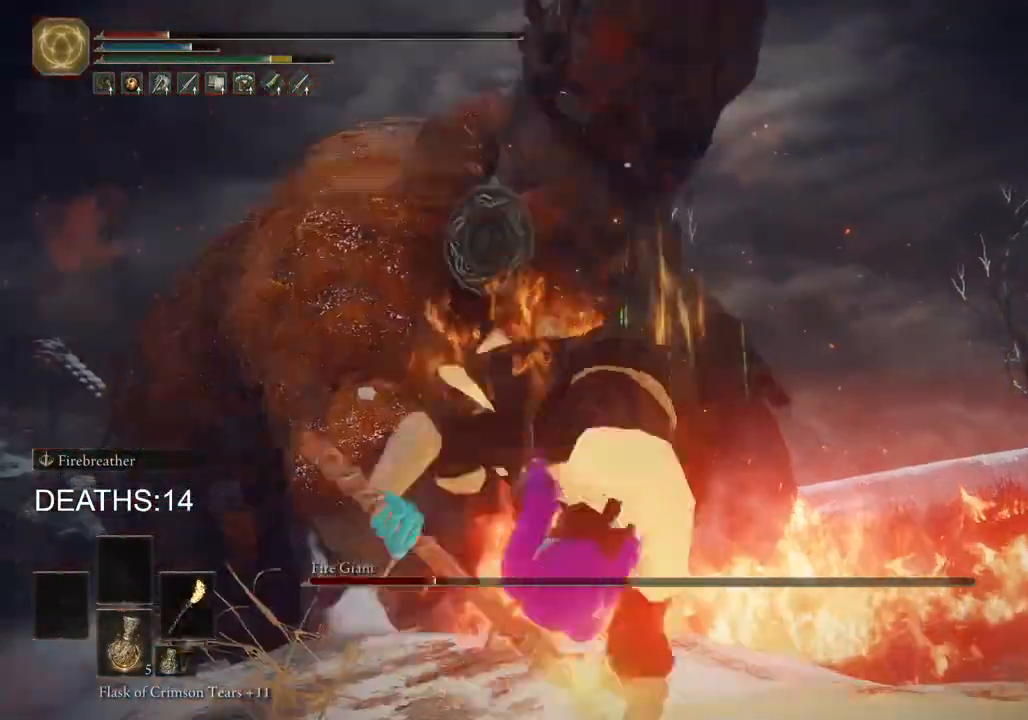
{"dt_ms": 500, "buttons": ["SQUARE"], "left_stick": "down", "right_stick": "center", "events": [[450, "SQUARE", "down"]]}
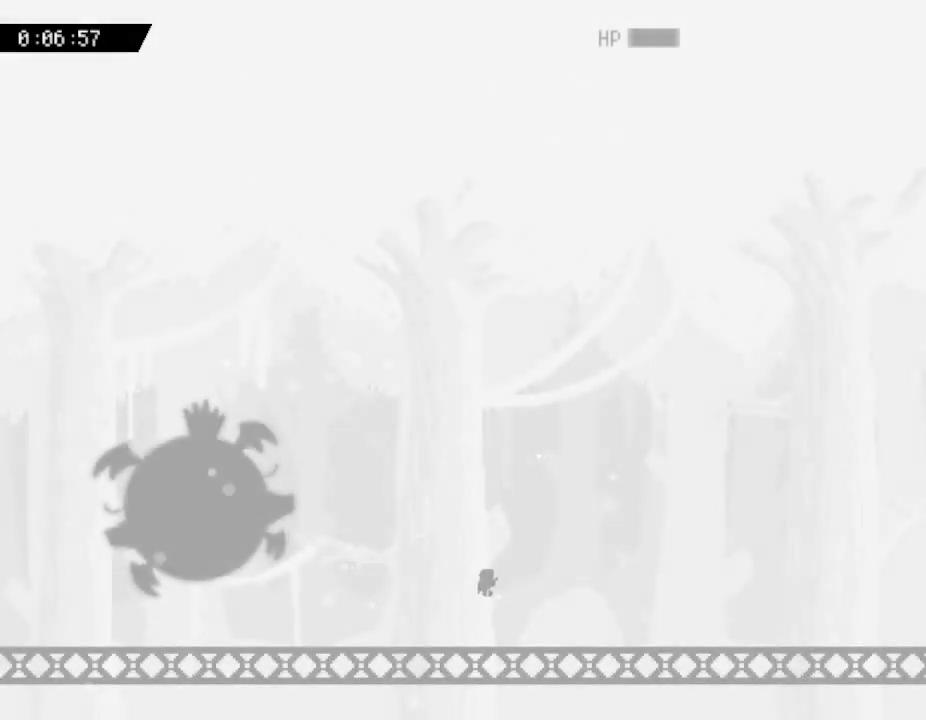
Gameplay with keyboard; each line is a JSON object with the keys held at the frame after it. "events" lists presses ("down") and releases ("up") of "down", "left", "r", "right", "up" and "z" between this image and that frame as [ms after this image, input, new state], when the widget could be followed in between. No other keys are recorded. Mouse input is not recorded. Not read: other_keys.
{"keys": [], "events": [[33, "left", "down"], [33, "right", "up"], [67, "z", "down"], [167, "z", "up"], [183, "left", "up"], [233, "z", "down"], [383, "z", "up"]]}
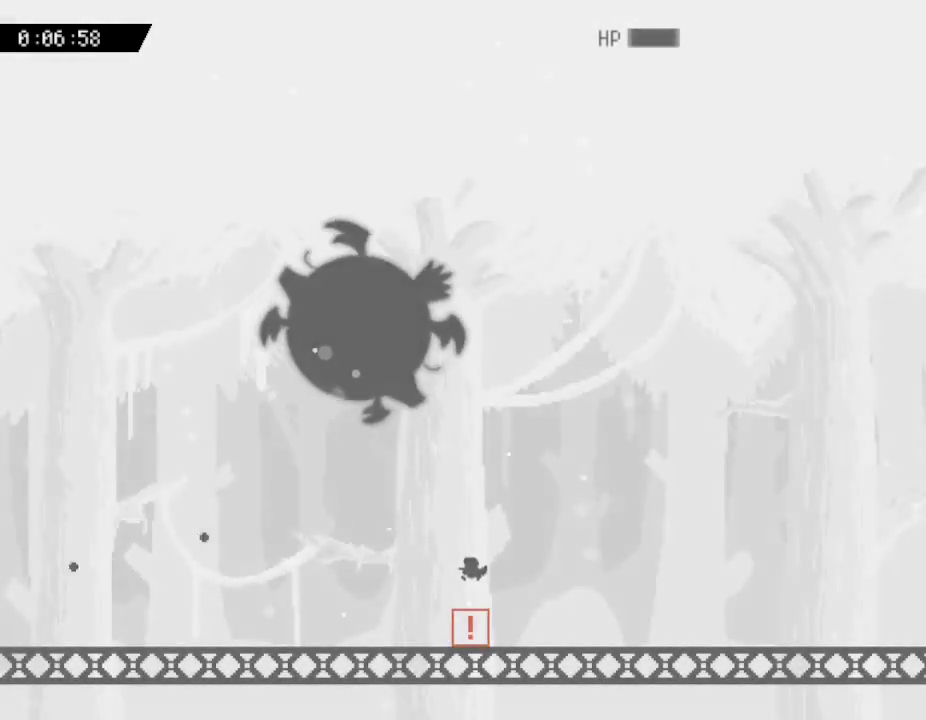
{"keys": ["left"], "events": [[500, "left", "down"]]}
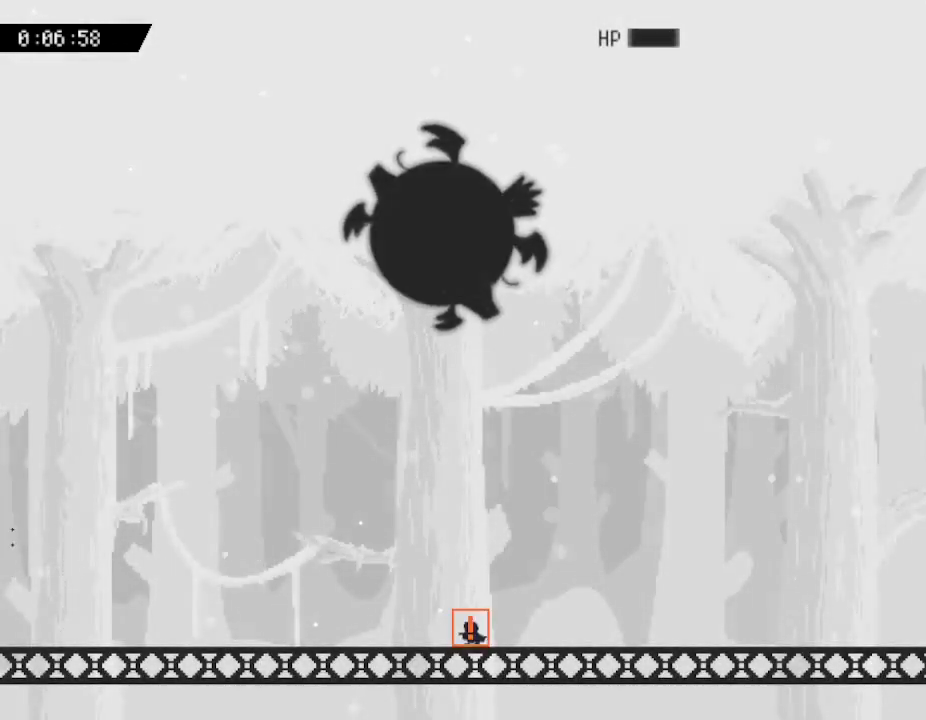
{"keys": ["left"], "events": []}
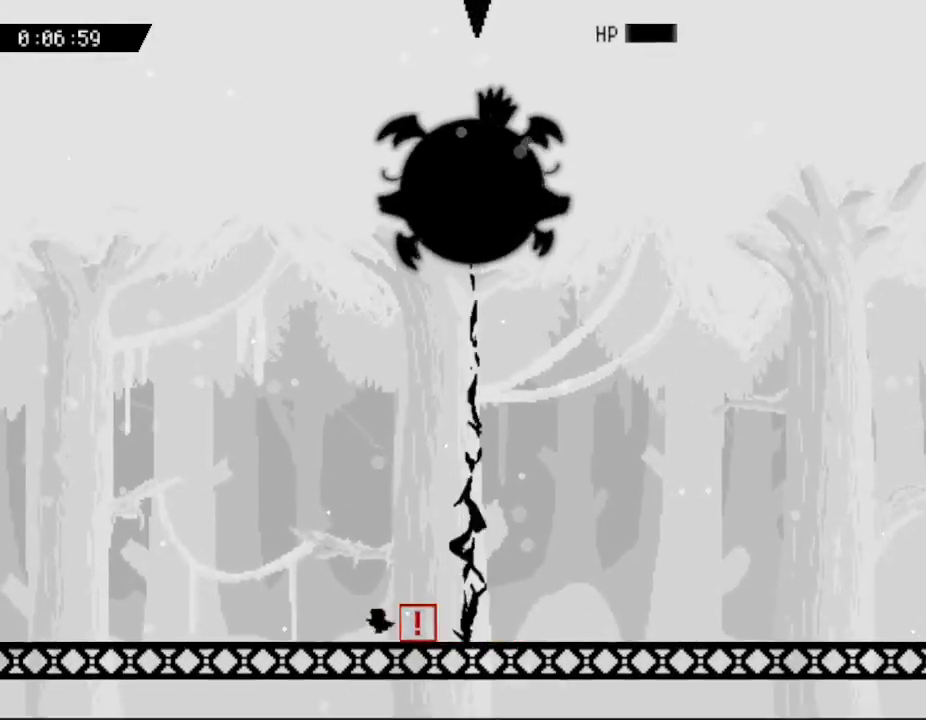
{"keys": ["left"], "events": []}
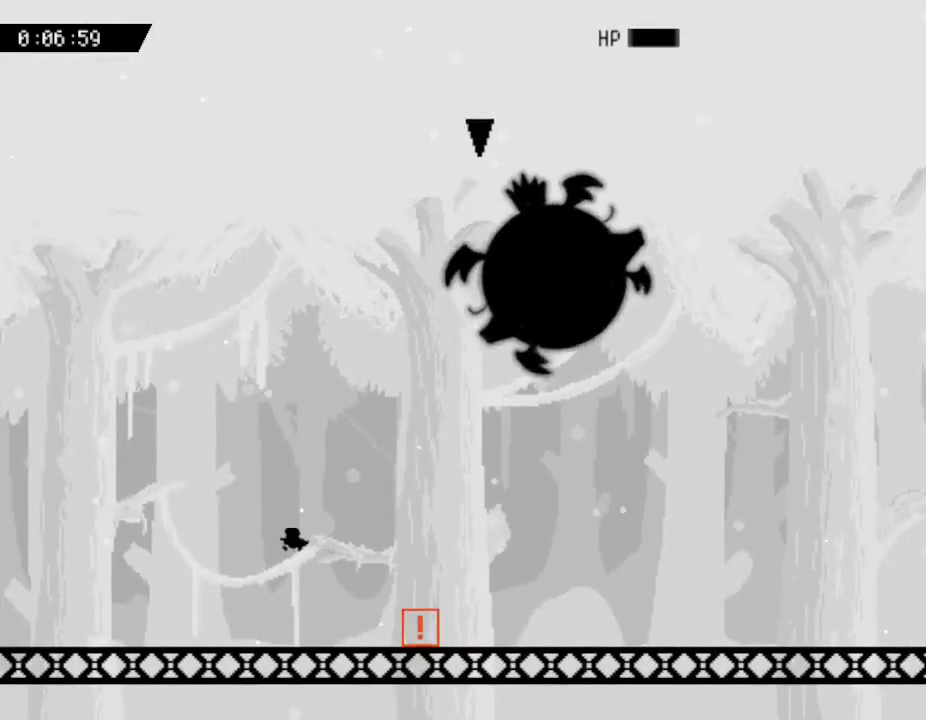
{"keys": [], "events": [[133, "left", "up"], [200, "right", "down"], [250, "right", "up"], [267, "z", "down"], [367, "z", "up"], [417, "z", "down"], [483, "z", "up"]]}
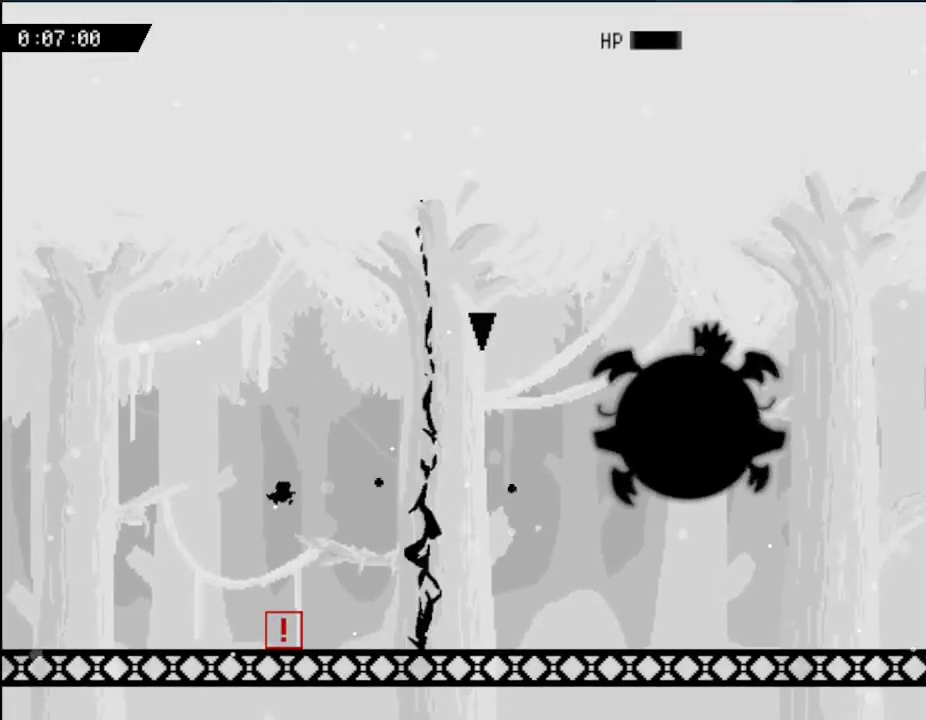
{"keys": ["right"], "events": [[50, "z", "down"], [117, "z", "up"], [167, "z", "down"], [300, "right", "down"], [300, "z", "up"]]}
•••
*Assignment*.
The aim is an exact repeat of the entire listing, stripped of pictures.

*Solution*.
{"dt_ms": 500, "buttons": ["SQUARE"], "left_stick": "down", "right_stick": "center", "events": [[450, "SQUARE", "down"]]}
Gameplay with keyboard; each line is a JSON object with the keys held at the frame after it. "events" lists presses ("down") and releases ("up") of "down", "left", "r", "right", "up" and "z" between this image and that frame as [ms after this image, input, new state], when the widget could be followed in between. No other keys are recorded. Mouse input is not recorded. Not read: other_keys.
{"keys": [], "events": [[33, "left", "down"], [33, "right", "up"], [67, "z", "down"], [167, "z", "up"], [183, "left", "up"], [233, "z", "down"], [383, "z", "up"]]}
{"keys": ["left"], "events": [[500, "left", "down"]]}
{"keys": ["left"], "events": []}
{"keys": ["left"], "events": []}
{"keys": [], "events": [[133, "left", "up"], [200, "right", "down"], [250, "right", "up"], [267, "z", "down"], [367, "z", "up"], [417, "z", "down"], [483, "z", "up"]]}
{"keys": ["right"], "events": [[50, "z", "down"], [117, "z", "up"], [167, "z", "down"], [300, "right", "down"], [300, "z", "up"]]}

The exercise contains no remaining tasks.